Primeiro, nenhum dos prefeitos eleitos, exceto o próprio Carlos Grana, reúne histórico que coloque a regionalidade entre as 10 primeiras questões mais importantes da gestão pública. Pode ser que venham a fazê-lo por força das circunstâncias e dos apelos que deveriam ser insistentes, principalmente da mídia. Nem Luiz Marinho, sobre quem depositamos confiança e expectativa irrestritas como eventual sucessor de Celso Daniel, embora com perfil de atuação diferente, se dignou a arregaçar as mangas do regionalismo durante os quatro primeiros anos de gestão. Os demais, marinheiros de primeira viagem como chefes de Executivo, não têm passado a credenciá-los como louvadores da regionalidade.
Segundo, não será a aproximação dessa leva de novos prefeitos que retirará necessariamente estas terras das condicionalidades que a colocam como província. Regionalismo e provincianismo não são excludentes. No caso da Província do Grande ABC, podem ser inclusive irmãos siameses. Basta que adotem planejamento e ações a solapar a abrangência sistêmica de um mundo globalizado em todos os setores, da economia ao urbanismo, da tecnologia aos serviços. A gênese de provincianismo não tem compulsória intimidade com fragmentação territorial. Está fundamentada na ação ou na inação de agentes sociais.
◇ ◇ ◇ ◇ ◇
▶ [Instruções da tarefa]: Retome o texto sobre o regionalismo no Grande ABC e dê continuidade a ele a partir da última frase. O material que vem em seguida não tem nenhum papel nesta atividade.
◇ ◇ ◇ ◇ ◇
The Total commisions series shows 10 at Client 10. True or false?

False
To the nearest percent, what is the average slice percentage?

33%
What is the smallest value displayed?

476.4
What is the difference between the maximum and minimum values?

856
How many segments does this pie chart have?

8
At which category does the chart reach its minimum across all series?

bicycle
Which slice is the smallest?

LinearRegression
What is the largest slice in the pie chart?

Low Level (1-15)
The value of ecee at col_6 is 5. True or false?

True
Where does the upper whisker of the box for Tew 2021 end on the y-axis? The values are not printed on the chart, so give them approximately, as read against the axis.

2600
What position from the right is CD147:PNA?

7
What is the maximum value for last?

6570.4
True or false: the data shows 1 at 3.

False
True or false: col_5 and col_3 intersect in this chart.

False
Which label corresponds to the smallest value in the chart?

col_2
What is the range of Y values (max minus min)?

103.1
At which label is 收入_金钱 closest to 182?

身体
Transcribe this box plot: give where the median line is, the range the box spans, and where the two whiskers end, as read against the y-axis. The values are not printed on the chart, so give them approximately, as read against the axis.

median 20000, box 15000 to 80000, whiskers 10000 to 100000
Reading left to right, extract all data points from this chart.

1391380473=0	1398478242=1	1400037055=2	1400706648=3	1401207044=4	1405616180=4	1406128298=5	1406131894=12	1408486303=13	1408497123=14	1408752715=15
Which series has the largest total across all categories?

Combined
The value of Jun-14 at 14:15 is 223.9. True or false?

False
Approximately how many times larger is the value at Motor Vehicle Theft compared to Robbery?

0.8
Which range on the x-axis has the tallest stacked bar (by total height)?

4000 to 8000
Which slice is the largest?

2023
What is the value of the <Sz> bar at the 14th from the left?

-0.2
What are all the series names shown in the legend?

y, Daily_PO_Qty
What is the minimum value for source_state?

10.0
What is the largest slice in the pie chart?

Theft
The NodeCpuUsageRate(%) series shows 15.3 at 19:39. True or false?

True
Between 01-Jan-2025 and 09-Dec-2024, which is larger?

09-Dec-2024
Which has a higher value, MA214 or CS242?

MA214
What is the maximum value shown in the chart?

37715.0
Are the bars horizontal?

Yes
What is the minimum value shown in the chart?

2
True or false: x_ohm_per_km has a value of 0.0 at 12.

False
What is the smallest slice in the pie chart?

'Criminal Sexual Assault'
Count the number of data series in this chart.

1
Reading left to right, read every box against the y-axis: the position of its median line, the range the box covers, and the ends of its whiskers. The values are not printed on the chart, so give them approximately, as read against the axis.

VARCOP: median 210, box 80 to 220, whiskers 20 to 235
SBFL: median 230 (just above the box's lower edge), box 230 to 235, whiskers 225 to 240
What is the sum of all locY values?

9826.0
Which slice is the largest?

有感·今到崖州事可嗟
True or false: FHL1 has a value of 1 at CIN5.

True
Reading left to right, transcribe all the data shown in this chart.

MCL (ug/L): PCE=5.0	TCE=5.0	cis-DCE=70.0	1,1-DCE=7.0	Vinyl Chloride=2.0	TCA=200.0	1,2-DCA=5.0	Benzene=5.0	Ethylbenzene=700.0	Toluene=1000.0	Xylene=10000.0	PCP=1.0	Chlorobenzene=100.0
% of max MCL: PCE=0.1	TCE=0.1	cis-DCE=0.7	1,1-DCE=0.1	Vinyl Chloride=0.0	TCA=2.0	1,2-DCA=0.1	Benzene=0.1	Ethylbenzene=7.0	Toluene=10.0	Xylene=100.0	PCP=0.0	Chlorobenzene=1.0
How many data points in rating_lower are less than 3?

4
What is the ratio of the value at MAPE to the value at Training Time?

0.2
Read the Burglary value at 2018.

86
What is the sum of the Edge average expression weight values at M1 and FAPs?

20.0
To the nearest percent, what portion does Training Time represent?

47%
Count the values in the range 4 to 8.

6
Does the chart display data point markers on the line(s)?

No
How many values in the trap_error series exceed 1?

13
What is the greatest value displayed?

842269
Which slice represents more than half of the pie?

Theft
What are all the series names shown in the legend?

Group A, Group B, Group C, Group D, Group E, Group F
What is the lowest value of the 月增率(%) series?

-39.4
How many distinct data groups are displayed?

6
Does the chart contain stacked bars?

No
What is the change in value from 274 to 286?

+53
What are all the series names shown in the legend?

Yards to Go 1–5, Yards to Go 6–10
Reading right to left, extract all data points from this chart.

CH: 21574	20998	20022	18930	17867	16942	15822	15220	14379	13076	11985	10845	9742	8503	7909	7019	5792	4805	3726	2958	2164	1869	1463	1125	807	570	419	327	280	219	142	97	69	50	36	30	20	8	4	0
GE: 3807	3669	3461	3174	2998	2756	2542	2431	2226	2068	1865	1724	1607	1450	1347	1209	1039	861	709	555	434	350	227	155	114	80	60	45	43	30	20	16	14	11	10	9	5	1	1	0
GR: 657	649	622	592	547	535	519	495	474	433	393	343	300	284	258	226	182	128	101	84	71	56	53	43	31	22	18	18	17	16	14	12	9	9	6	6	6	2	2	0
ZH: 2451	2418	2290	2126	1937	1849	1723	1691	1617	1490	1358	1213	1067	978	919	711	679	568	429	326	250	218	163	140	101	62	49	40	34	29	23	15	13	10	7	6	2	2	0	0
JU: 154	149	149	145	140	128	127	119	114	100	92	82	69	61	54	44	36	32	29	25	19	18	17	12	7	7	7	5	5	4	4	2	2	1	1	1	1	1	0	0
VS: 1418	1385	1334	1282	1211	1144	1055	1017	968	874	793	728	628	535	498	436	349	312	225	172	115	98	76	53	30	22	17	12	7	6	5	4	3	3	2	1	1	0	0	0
◇ ◇ ◇ ◇ ◇
▶ [Resposta do exercício]:
Após mais de duas décadas da criação do Clube dos Prefeitos o que tivemos como saldo de resoluções é doloridamente pífio –e portanto, repassador da convicção de provincianismo amplo, geral e irrestrito. A sobreposição de provincianismos municipais num encavalamento suicida, ao mesmo tempo em que fortaleceu os muros locais, de autonomia autocrítica de cada municipalidade, turvou os olhares, a imaginação e a capacidade resolutiva em âmbito regional.
Carlos Grana é um moço de ideias, de projetos, de iniciativas, mas precisa ser alertado sobre o que os demais prefeitos eleitos e o último remanescente da safra anterior, o também petista Luiz Marinho, pretendem quando se engatar uma primeira marcha na condução do Clube dos Prefeitos. Sair do estágio atual de paralisia já seria um grande passo.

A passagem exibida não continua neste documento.